▶ **GOAL**
Reproduce the records word for word, from their first line through the line holding "Dot at: (277, 260)", inclusive.

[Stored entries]
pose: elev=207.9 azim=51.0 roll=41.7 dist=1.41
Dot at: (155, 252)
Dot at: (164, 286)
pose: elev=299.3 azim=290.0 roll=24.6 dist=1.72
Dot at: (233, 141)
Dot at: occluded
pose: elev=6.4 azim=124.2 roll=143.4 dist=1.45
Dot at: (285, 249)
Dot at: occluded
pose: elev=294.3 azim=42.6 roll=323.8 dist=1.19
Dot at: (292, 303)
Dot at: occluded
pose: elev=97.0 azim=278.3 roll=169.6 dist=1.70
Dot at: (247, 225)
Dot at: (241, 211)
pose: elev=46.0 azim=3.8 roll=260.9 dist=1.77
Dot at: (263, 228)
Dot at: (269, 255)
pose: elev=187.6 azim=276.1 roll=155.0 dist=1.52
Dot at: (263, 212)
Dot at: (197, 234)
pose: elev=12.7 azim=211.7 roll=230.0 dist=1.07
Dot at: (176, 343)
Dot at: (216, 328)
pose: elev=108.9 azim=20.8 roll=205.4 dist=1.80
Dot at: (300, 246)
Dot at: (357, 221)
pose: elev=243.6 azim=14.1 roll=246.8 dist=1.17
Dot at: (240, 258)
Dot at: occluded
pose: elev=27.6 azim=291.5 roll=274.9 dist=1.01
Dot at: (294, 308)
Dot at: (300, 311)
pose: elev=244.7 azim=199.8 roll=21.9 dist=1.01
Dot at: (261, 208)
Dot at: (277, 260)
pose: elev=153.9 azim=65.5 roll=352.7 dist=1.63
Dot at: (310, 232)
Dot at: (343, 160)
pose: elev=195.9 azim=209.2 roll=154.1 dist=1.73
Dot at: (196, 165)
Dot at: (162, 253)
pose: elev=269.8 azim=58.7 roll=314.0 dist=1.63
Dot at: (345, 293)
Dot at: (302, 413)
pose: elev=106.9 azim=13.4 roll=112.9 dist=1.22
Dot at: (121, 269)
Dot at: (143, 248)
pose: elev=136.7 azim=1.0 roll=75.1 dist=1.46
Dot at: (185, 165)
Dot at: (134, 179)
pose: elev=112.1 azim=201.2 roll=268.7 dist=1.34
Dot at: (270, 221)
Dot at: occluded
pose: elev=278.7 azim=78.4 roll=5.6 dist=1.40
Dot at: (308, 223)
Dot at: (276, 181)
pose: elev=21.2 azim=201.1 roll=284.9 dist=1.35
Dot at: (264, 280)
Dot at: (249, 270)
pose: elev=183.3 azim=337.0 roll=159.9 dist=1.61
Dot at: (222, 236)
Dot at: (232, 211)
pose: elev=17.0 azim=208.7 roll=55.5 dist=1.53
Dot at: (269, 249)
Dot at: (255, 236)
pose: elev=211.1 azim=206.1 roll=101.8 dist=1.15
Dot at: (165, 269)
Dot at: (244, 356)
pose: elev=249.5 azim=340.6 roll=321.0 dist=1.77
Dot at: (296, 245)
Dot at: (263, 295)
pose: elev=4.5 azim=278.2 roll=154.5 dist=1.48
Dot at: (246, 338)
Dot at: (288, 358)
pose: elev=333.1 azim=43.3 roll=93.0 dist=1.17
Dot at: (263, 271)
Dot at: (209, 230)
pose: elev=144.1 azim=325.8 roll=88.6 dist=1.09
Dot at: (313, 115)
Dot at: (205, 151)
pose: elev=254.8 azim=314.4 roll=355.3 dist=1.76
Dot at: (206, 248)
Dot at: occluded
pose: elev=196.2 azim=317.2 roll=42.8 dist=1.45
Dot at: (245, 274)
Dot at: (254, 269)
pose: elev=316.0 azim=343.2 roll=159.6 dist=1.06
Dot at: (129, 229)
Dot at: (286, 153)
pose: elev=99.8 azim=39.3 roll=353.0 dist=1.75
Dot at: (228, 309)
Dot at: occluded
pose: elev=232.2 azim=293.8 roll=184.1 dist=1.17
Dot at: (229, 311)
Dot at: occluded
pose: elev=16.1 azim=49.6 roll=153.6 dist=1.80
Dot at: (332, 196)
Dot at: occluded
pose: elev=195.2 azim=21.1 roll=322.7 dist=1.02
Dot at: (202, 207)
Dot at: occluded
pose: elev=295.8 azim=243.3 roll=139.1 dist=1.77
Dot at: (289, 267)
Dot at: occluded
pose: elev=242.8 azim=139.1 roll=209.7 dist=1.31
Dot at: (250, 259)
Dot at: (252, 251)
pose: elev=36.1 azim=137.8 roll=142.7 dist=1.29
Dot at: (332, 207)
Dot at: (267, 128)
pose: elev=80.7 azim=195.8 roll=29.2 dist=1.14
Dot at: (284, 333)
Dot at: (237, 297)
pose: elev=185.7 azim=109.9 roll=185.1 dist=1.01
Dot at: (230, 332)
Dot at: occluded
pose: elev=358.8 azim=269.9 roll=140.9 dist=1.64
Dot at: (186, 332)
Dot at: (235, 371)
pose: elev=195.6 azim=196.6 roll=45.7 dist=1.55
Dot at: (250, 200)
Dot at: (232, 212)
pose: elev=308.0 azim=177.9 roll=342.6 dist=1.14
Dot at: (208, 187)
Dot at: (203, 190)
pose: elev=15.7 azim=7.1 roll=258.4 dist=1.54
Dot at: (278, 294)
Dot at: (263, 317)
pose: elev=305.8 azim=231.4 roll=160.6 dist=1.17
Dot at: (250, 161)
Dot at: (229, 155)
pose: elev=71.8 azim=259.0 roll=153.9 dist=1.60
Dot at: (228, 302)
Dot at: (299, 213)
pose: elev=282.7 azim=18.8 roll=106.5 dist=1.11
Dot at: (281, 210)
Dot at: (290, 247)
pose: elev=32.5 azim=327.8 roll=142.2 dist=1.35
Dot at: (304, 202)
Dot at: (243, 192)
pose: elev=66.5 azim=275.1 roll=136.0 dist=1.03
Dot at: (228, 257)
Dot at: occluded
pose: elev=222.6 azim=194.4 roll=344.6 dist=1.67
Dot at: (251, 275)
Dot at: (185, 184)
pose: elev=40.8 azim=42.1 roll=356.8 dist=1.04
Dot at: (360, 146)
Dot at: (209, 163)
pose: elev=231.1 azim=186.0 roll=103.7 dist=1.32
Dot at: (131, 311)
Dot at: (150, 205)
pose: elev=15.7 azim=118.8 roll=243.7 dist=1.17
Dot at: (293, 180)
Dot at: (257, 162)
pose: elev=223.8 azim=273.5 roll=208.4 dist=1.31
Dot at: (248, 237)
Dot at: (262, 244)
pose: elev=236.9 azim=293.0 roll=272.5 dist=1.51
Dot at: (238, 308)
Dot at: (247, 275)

▶ **EXPECTED ANSWER**
pose: elev=207.9 azim=51.0 roll=41.7 dist=1.41
Dot at: (155, 252)
Dot at: (164, 286)
pose: elev=299.3 azim=290.0 roll=24.6 dist=1.72
Dot at: (233, 141)
Dot at: occluded
pose: elev=6.4 azim=124.2 roll=143.4 dist=1.45
Dot at: (285, 249)
Dot at: occluded
pose: elev=294.3 azim=42.6 roll=323.8 dist=1.19
Dot at: (292, 303)
Dot at: occluded
pose: elev=97.0 azim=278.3 roll=169.6 dist=1.70
Dot at: (247, 225)
Dot at: (241, 211)
pose: elev=46.0 azim=3.8 roll=260.9 dist=1.77
Dot at: (263, 228)
Dot at: (269, 255)
pose: elev=187.6 azim=276.1 roll=155.0 dist=1.52
Dot at: (263, 212)
Dot at: (197, 234)
pose: elev=12.7 azim=211.7 roll=230.0 dist=1.07
Dot at: (176, 343)
Dot at: (216, 328)
pose: elev=108.9 azim=20.8 roll=205.4 dist=1.80
Dot at: (300, 246)
Dot at: (357, 221)
pose: elev=243.6 azim=14.1 roll=246.8 dist=1.17
Dot at: (240, 258)
Dot at: occluded
pose: elev=27.6 azim=291.5 roll=274.9 dist=1.01
Dot at: (294, 308)
Dot at: (300, 311)
pose: elev=244.7 azim=199.8 roll=21.9 dist=1.01
Dot at: (261, 208)
Dot at: (277, 260)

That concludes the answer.